> _Task objective_
All pictures are to be dropped, and the remaining data set down exactly.

* * * * * * *

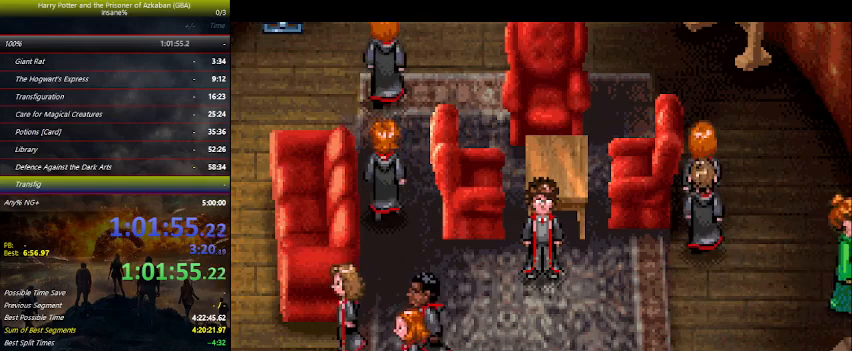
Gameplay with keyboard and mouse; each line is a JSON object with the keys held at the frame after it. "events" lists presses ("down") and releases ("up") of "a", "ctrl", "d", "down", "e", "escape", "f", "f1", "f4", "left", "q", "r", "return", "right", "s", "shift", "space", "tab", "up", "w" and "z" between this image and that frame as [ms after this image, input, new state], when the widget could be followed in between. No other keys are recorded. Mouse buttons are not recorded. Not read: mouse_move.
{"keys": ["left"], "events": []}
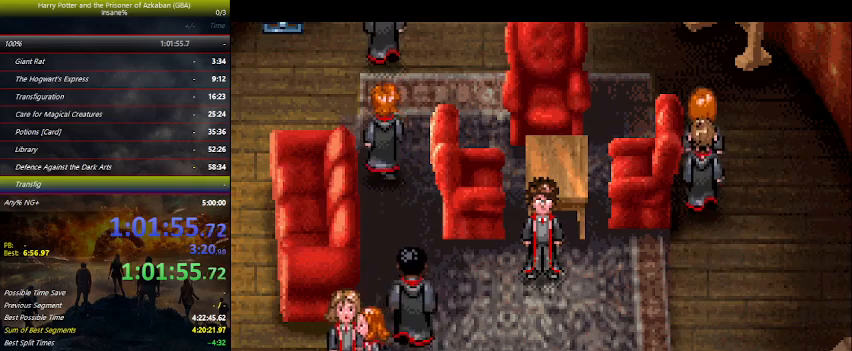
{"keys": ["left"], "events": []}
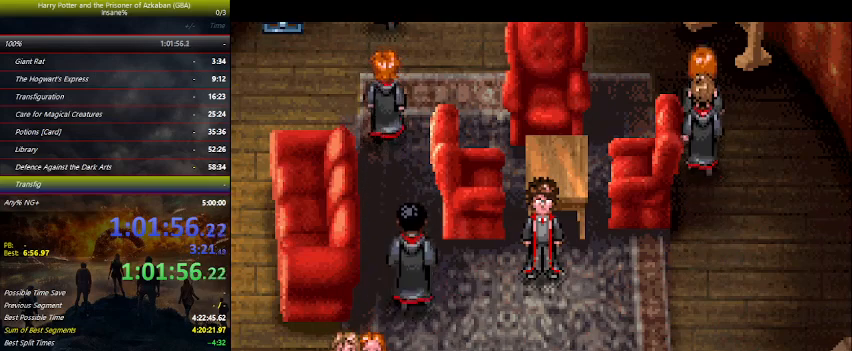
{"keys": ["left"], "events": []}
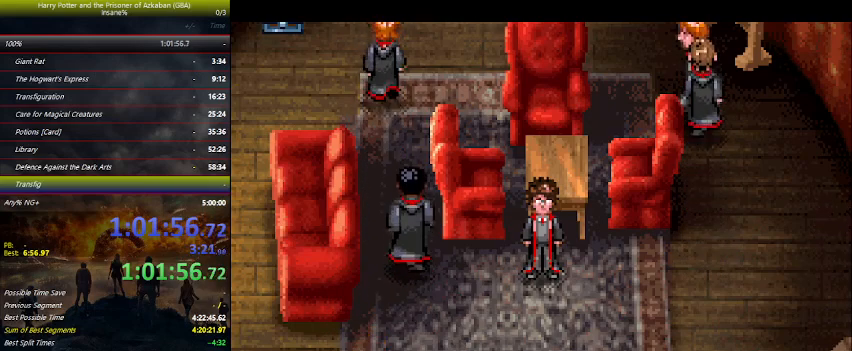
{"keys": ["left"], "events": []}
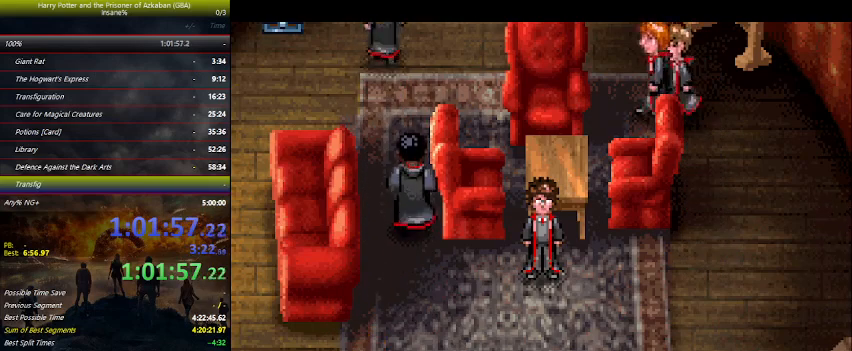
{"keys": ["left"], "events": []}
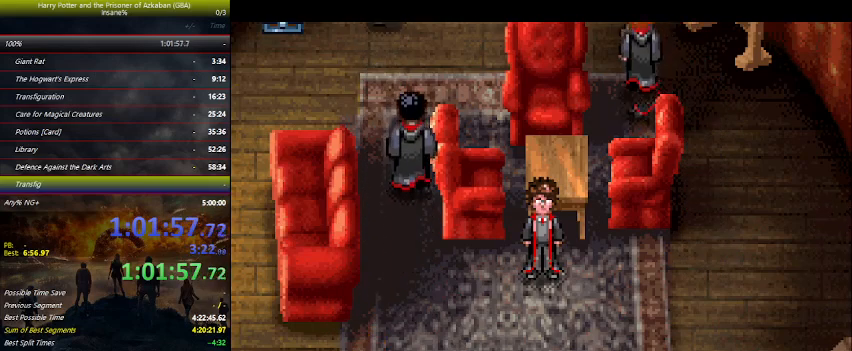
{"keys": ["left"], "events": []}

* * * * * * *

> _Response for this exercise_
Gameplay with keyboard and mouse; each line is a JSON object with the keys held at the frame after it. "events" lists presses ("down") and releases ("up") of "a", "ctrl", "d", "down", "e", "escape", "f", "f1", "f4", "left", "q", "r", "return", "right", "s", "shift", "space", "tab", "up", "w" and "z" between this image and that frame as [ms after this image, input, new state], when the widget could be followed in between. No other keys are recorded. Mouse buttons are not recorded. Not read: mouse_move.
{"keys": ["left"], "events": []}
{"keys": ["left"], "events": []}
{"keys": ["left"], "events": []}
{"keys": ["left"], "events": []}
{"keys": ["left"], "events": []}
{"keys": ["left"], "events": []}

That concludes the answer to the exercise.